Sunday, June 12, 2016

RCS, the Opa Bonomi at the start from June 20. Cairo bowl cda – The Republic

MILAN – The bid by Andrea Bonomi and the four historic shareholders of RCS will start on June 20, a week after the Cairo Ops (Monday June 13), ending unless extended on July 15 (July 8 to Cairo). The offer document of the International Media Holding on RCS today received the green light to Consob and tomorrow it is expected the publication. Sull’Ops Cairo has meanwhile expressed the Corriere della Sera unanimously rejecting the operation: the operation was rated “not positive” and the consideration offered is not “reasonable” for shareholders, he said.

They were absent from the examination of the offer, as announced, is the president Maurizio Costa and is the adviser expression of Cairo Stefano Simontacchi. Instead, they have participated in all the other directors, sharing the findings of the board, including two directors designated by Dario Frigerio and Paul Colonna funds.

The Board has drawn its own conclusions after examining the expert’s assessment independent Roberto Testa, and those of Citi, UniCredit and the independent directors. The share price three evaluations were examined: between 0.80 and 1.13 for the independent expert on the basis of cash flow (dcf method), between 0.93 and 1.31 and between 0.86 and for Citi 1.26 for Unicredit. The proposed share exchange from Cairo is assessing the RCS less than the arithmetic mean of these evaluations.

The board Rizzoli RCS then reported not to be able to give an assessment of Cairo on the basis of expected cash flows, as they lack indications by the company on its future goals. The evaluation while considering the stock market prices was affected, according to the Cda Rcs, reduced by the Cairo stock trading volumes, its floating little while on the RCS also weighed the expected sale of the shares Fca. For the board Ops, then, “does not recognize a control premium” to the RCS members.
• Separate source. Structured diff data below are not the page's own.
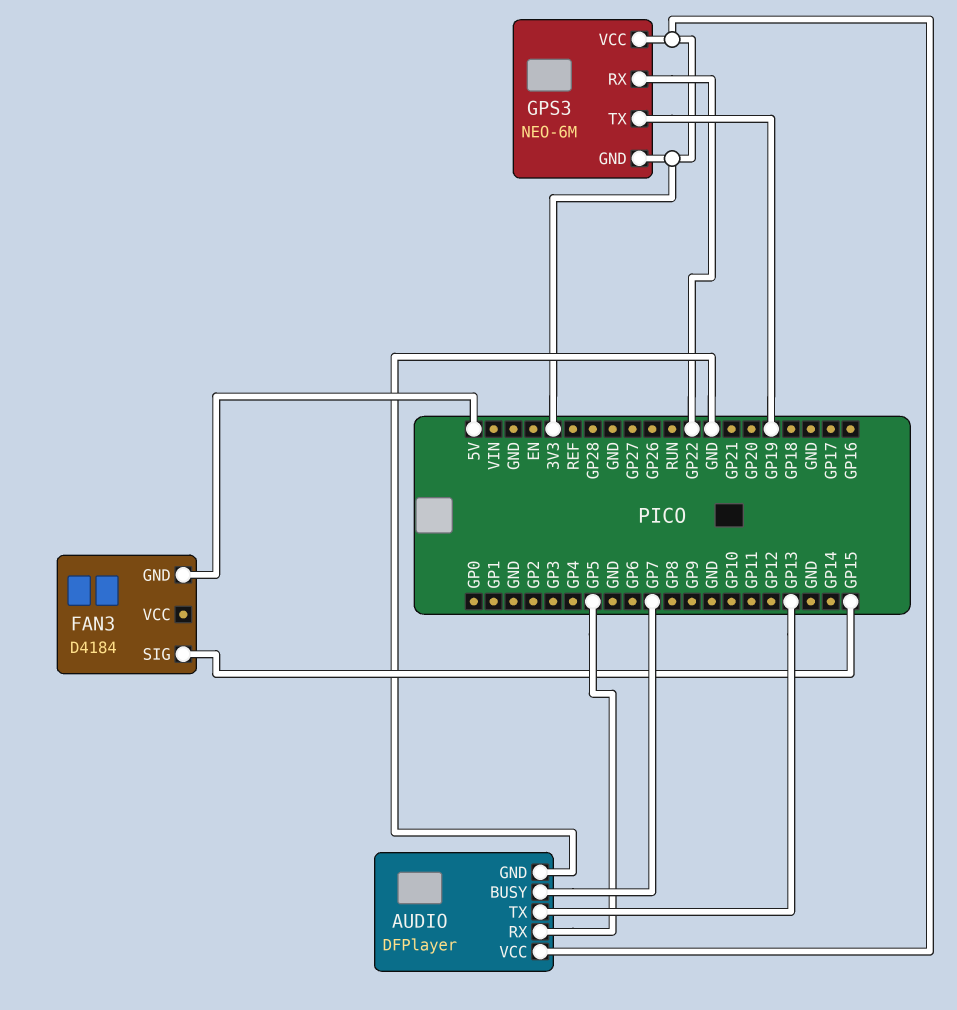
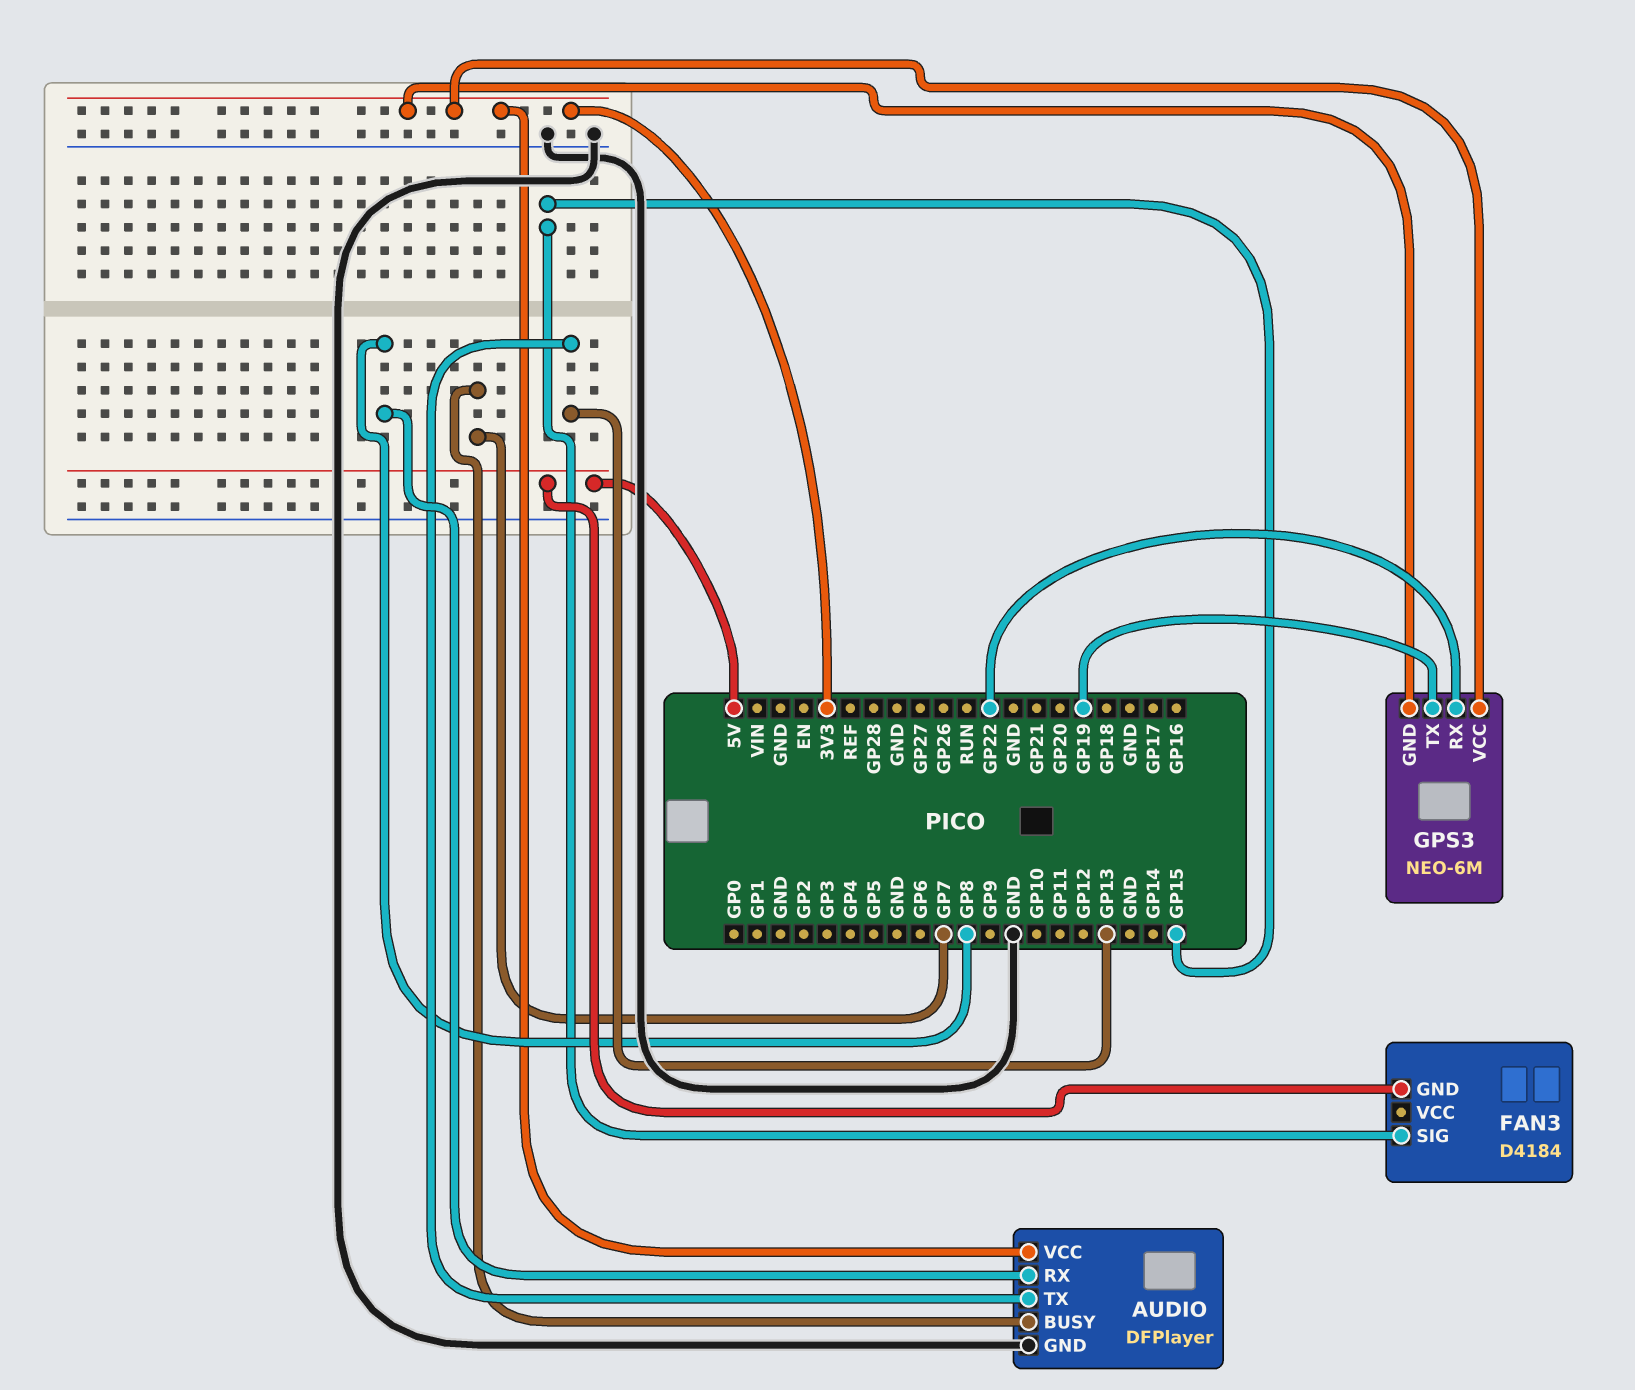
AUDIO pin RX: GP5 -> GP8

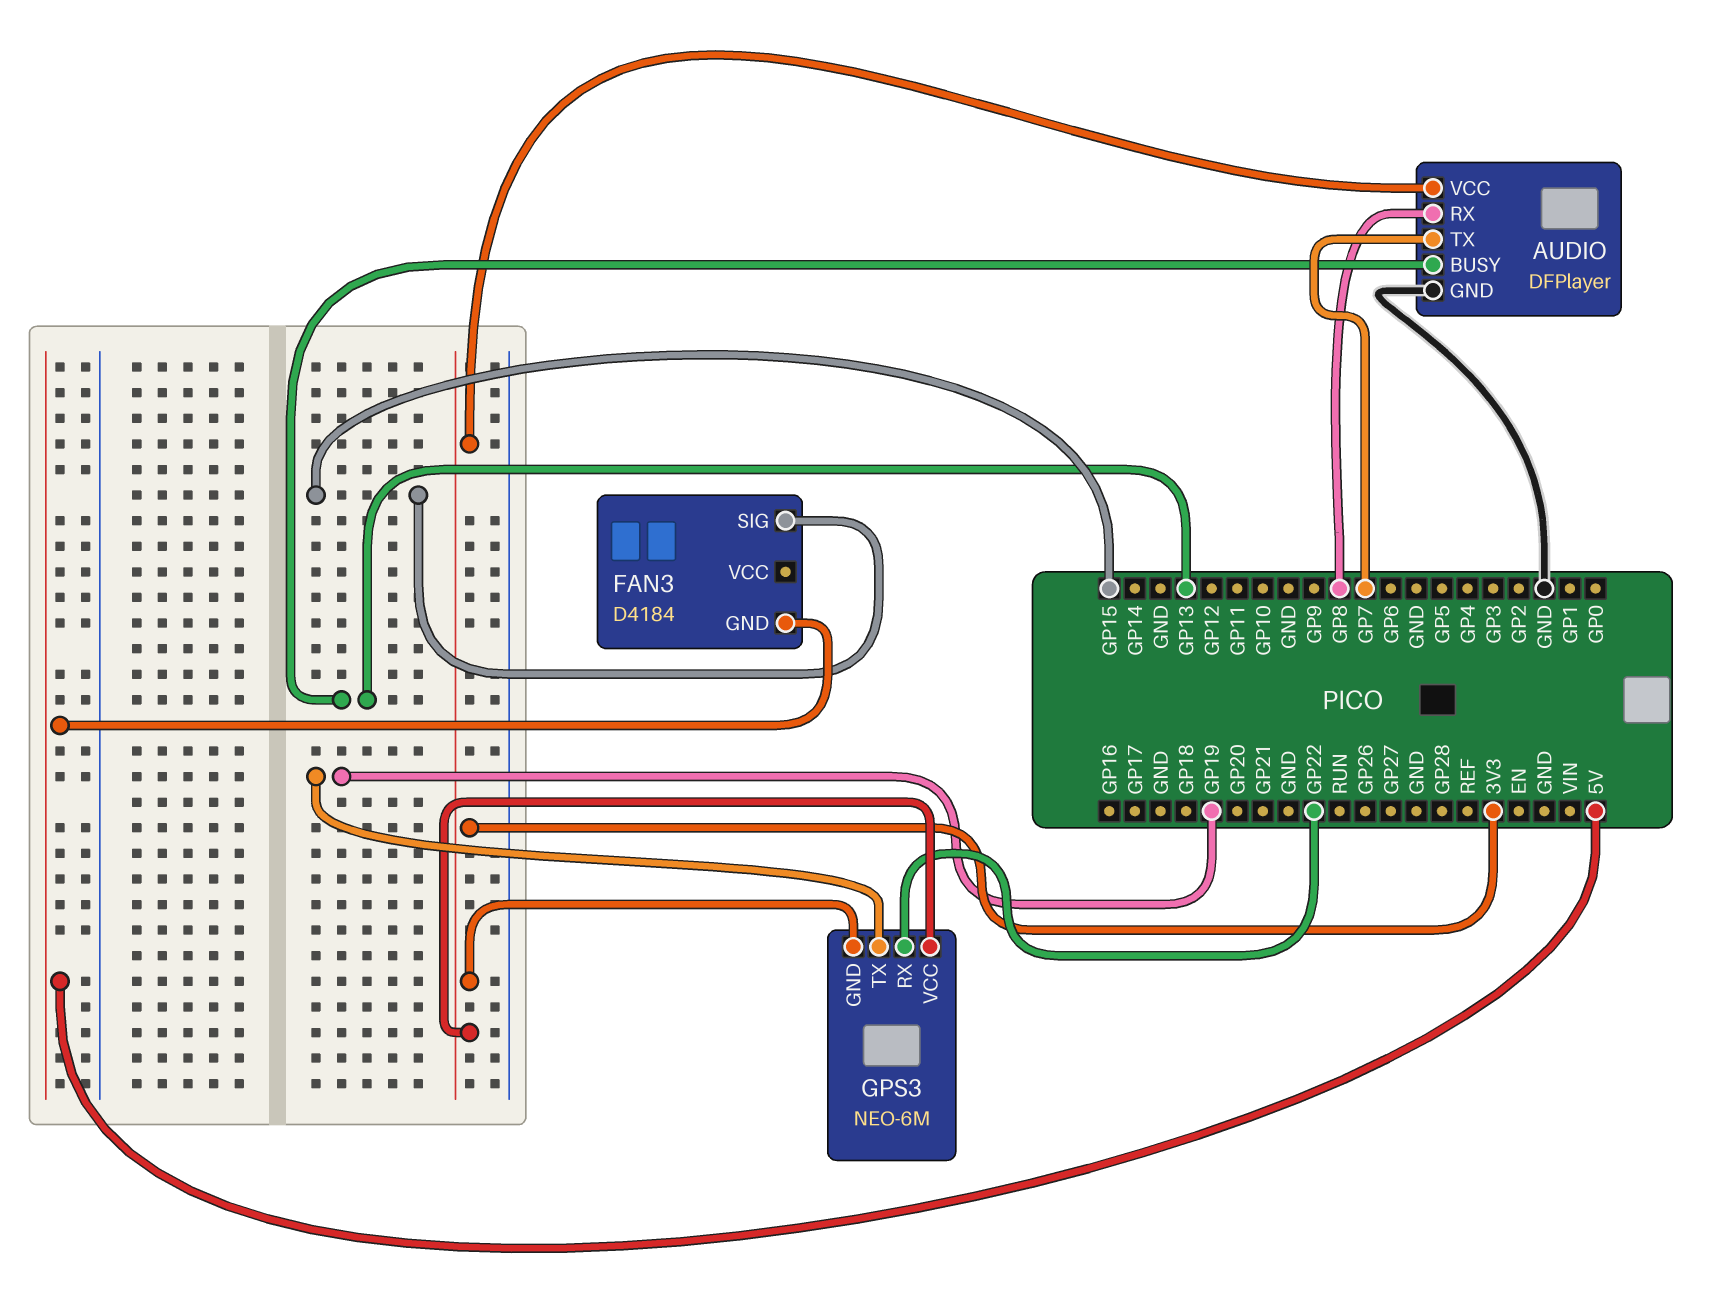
AUDIO pin BUSY: GP7 -> GP13
AUDIO pin TX: GP13 -> GP7

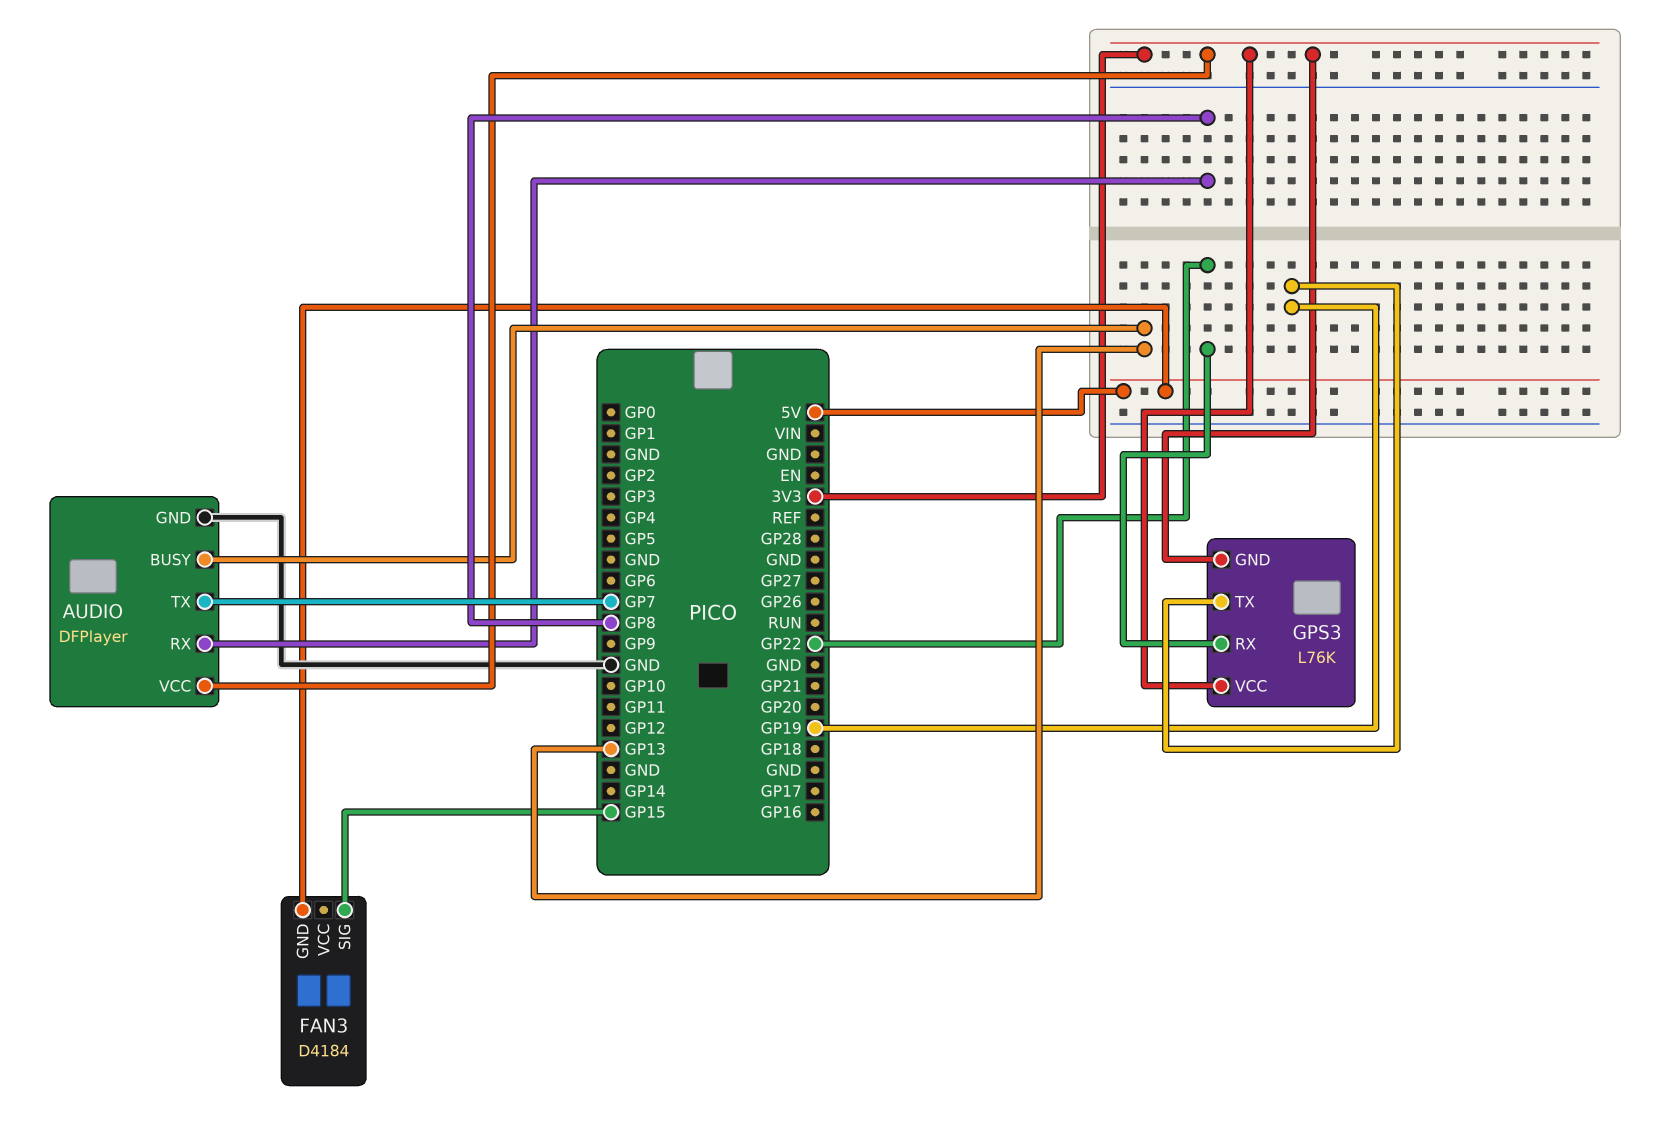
GPS3: NEO-6M -> L76K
Moving into the merits of the offer document of Cairo, for Cda Rcs “there are elements of discontinuity compared to the business plan “already prepared. The goal of savings to 140 million within three years comes actually to 2019, on a cost base in 2015 wider, because on the Cairo Communication Group post-offer. According RCS, then, “the additional benefit” expected from Cairo is only about 25 million, without being so “significantly superior” to RCS plans. As the opportunities for growth are the same as the RCS business plan, while Cairo does not mention “of the potential synergies that can be activated between the Italian and the Spanish business of RCS Group”. The board RCS then reported as Cairo has not given details on future investments planned for RCS, assuming possible disposals without giving details. The Board flag as Cairo does not exclude an increase of RCS’s capital but not clarify in that case what would be the commitment of Cairo in the operation (public tender offer Bonomi assumed an increase of 150 million).